• _Written problem a_
Please repeat the lines of the listing below word for word, starting at the line that contains "pose: elev=284.6 azim=355.4" and ending at the last line of the listing, with the pictures left out.

— Begin Extract —

Here's what I have in my /etc/lilo.conf
lba32 #you probably need this because you have a large drive
boot = /dev/hde #probably /dev/hda for you
...
image = /vmlinuz
root = /dev/hde2 #may be /dev/hda1 for you...depending on where your data is
i finally got it to work, heres how i did it anyway..
slack 8.2 beta
20 gig fujitsu drive [yes, i know...]
asus slot1 muddabored
256 meg ram
3dlabs oxygen dual head video [ uses permidia drivers, do NOT configure independantly]
i made 3 partitions: root 3gig
home 18.5 gig
rest as swap
from this point a did a standard everything type of install, auto , install everthjing, etc...
EXCEPT when it came time to install lilo, i had to install lilo on the MBR, and not the root drive partition. and had to manually enter in
/etc/fstab /dev/hda1, even tho program said it was allready done, i had to do it manually
dont know why, but this is the only way i could get it to work, i did it the day after the original post, and its been running a bot, an ircd and an ftp, all with no probs ever since
hope this helps.....
oh yeah, i did not have to pass the lba32 mode thingy to the kernal, but i think thats because the 8.2 beta uses the 2.4 versus the 2.2 kernel...
"oh yeah, i did not have to pass the lba32 mode thingy to the kernal, but i think thats because the 8.2 beta uses the 2.4 versus the 2.2 kernel..."
The lba32 is a lilo thingy, the kernel figures all this out on its own. I think that this option is installed by default with Slack-8 because I always have to replace it with "linear" to get my SCSI drives to boot.
I think Mandrake is using Grub instead of Lilo these days, which is probably why it works. Maybe I should learn Grub too.
It is probably possible to make Lilo work, but it will require a lot of reading to figure out where it is getting confused.
I know there are probably better ways to this this, but this is how I overcome these difficulties.
Partition the HardDrive so the first partion is 10 MB large, partition the rest of the system as I normally would. Mount that little 10 MB as /boot. Proceed with install, let slack create a boot floppy.. The first time after install, I have to boot with the floppy.
I copy the kernel to my /boot directory (the 10MB partition).
configure LILO so it installs to that partition and boots from that kernel. And voila, no more messing around with Large Drive options and LBA32 (that only works with Post 98 BIOS's, I think)
Originally posted by udtman
20 gig fujitsu drive [yes, i know...]
i made 3 partitions:
root 3gig
home 18.5 gig
rest as swap
Pardon my fussyness, but, how did you make 21.5 gigs (plus swap!) fit on a 20gig drive?
Earlier versions of slack had a version of lilo which didn't like to boot from partitions which were past block 1024. So if you ever put your root(boot) partition past that mark, that may have some impact.
Also, MBR is indeed the necessary place to put the lilo boot. If you only use the root block of the root partition, it won't boot without the aid of a boot floppy or some other sort of boot loader (NTloader etc)
Generally swap (on a machine which is expected to have some sort of load) should be at least twice the size of your physical RAM, some people use up to 3 times.
Also be aware that anything not under /home will be in the / partition in the scheme above. This includes /tmp, /usr, /opt, /var and many others which can become quite large, depending on how you use the system (ie /opt usually has kde, gnome, interbase and many others. /var is where most programs will log to, make .pid files and other such stuff. /tmp is as it suggests a system wide temporary holding place. X uses lots of tmp files, shell users who un-tar their 350MB tar balls etc /usr is where a lot of software is installed. The list goes on.)

— End Extract —

• _Written problem b_
Write out the passage of the LILO discussion above word for word, starting at "Partition the HardDrive" and ending at "BIOS's, I think)".

— Begin Provided data —

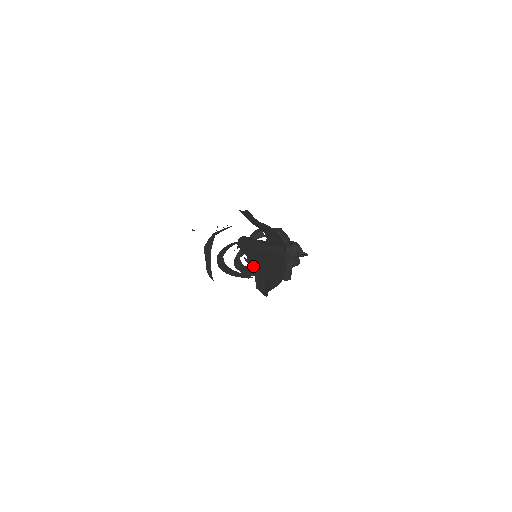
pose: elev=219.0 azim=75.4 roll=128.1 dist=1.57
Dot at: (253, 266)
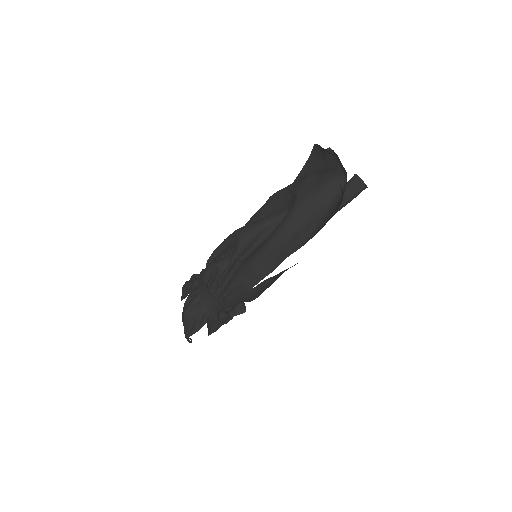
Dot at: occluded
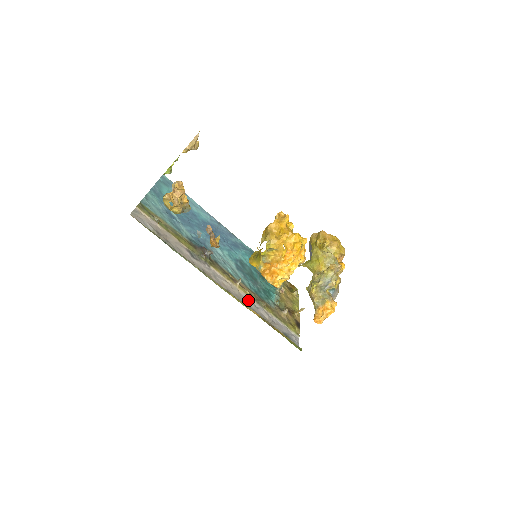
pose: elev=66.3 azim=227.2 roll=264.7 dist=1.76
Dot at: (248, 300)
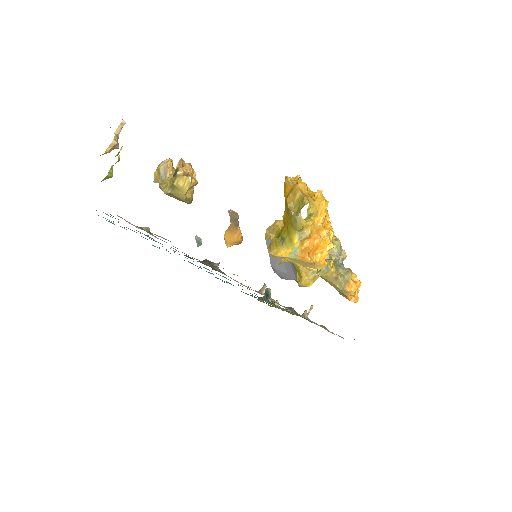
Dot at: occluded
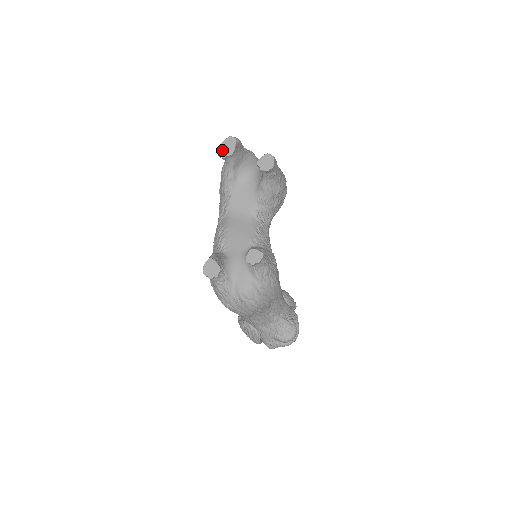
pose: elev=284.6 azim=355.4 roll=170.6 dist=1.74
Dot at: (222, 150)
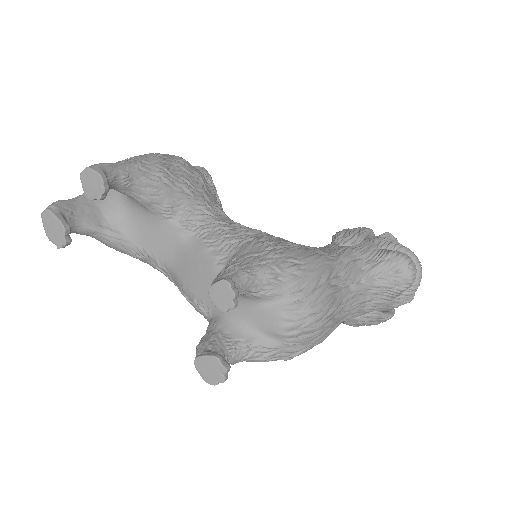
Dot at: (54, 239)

— End Provided data —

• _Complete answer a_
pose: elev=284.6 azim=355.4 roll=170.6 dist=1.74
Dot at: (222, 150)
Dot at: (54, 239)

• _Complete answer b_
Partition the HardDrive so the first partion is 10 MB large, partition the rest of the system as I normally would. Mount that little 10 MB as /boot. Proceed with install, let slack create a boot floppy.. The first time after install, I have to boot with the floppy.
I copy the kernel to my /boot directory (the 10MB partition).
configure LILO so it installs to that partition and boots from that kernel. And voila, no more messing around with Large Drive options and LBA32 (that only works with Post 98 BIOS's, I think)